**Your assignment:** Return, from the listing below, every line that includes "index".

**Provided records:**
Start of Block

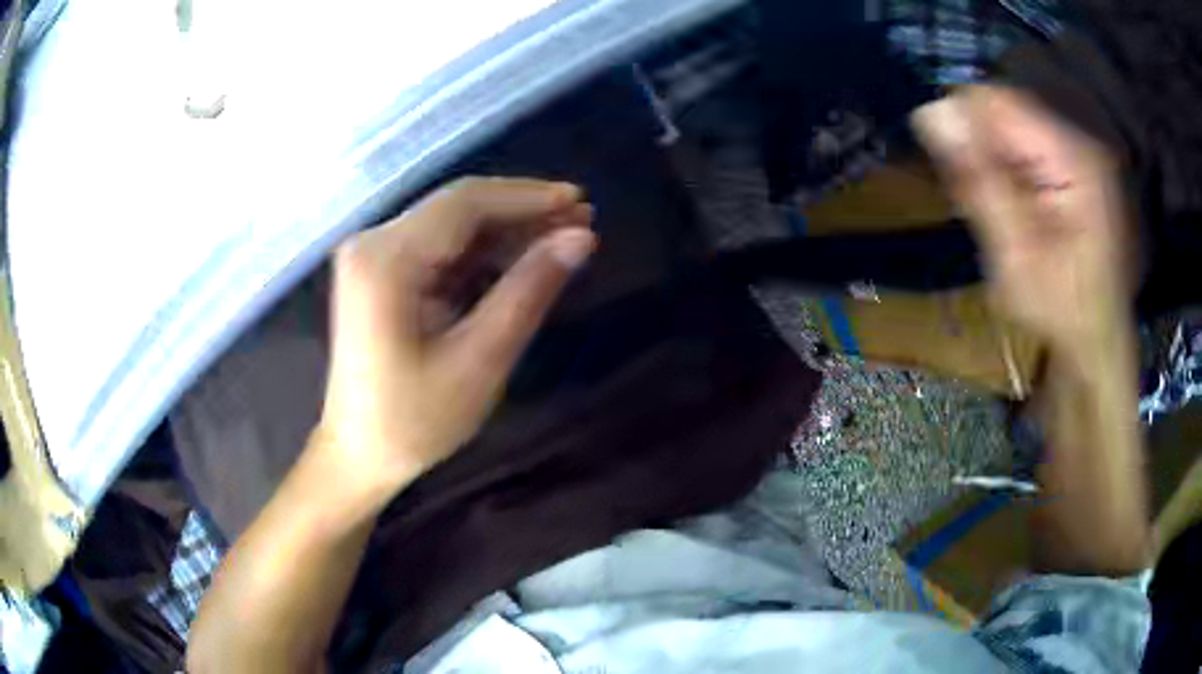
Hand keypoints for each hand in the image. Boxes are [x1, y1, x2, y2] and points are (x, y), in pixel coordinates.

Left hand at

End of Block
Start of Block

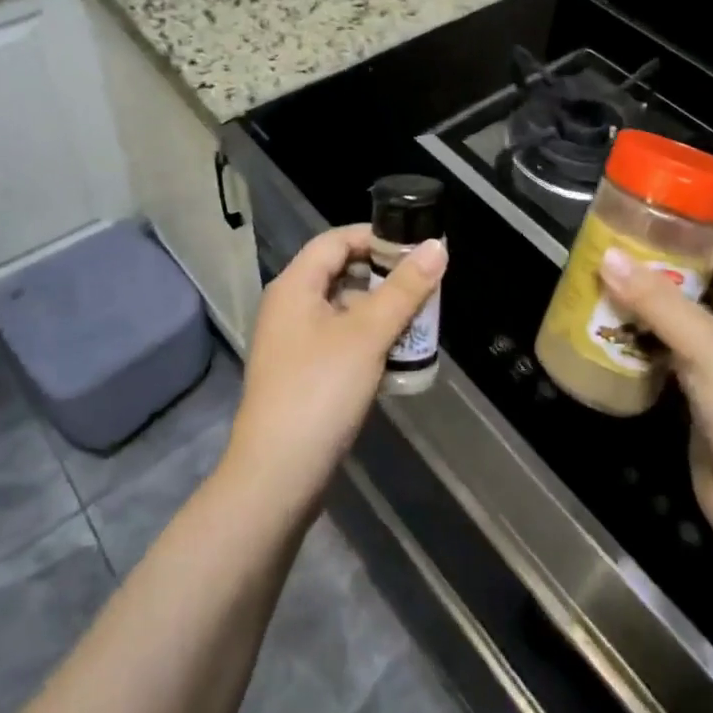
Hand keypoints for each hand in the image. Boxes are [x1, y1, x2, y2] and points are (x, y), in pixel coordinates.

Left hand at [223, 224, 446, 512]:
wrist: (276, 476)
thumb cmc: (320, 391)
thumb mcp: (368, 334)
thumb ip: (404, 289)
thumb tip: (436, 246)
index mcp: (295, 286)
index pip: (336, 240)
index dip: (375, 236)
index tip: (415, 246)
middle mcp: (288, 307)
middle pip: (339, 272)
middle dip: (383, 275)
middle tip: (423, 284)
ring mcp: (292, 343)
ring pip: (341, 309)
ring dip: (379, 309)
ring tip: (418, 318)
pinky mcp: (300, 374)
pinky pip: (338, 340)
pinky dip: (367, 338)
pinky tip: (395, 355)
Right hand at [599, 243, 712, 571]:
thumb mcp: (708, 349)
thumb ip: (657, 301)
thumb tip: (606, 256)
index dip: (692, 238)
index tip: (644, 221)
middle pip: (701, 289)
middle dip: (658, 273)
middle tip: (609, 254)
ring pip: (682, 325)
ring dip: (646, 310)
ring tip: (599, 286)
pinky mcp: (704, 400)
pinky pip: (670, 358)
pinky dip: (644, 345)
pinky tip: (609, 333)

End of Block
Start of Block

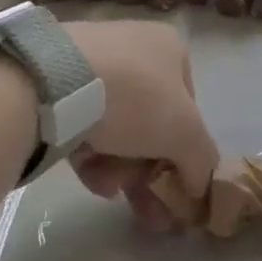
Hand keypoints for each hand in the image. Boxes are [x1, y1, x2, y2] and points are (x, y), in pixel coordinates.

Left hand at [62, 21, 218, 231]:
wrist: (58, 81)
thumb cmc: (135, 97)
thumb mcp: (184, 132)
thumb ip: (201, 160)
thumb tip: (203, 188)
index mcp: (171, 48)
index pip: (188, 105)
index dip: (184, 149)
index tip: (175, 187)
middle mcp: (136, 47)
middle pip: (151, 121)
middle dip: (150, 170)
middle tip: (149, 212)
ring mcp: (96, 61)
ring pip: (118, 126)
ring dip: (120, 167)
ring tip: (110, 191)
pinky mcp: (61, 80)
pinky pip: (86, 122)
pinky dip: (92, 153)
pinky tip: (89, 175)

End of Block

**Response for this exercise:**
index mcp: (295, 286)
index pip: (336, 240)
index dip: (375, 236)
index tip: (415, 246)
index dip: (692, 238)
index tip: (644, 221)
index mcp: (171, 48)
index pip: (188, 105)
index dip: (184, 149)
index tip: (175, 187)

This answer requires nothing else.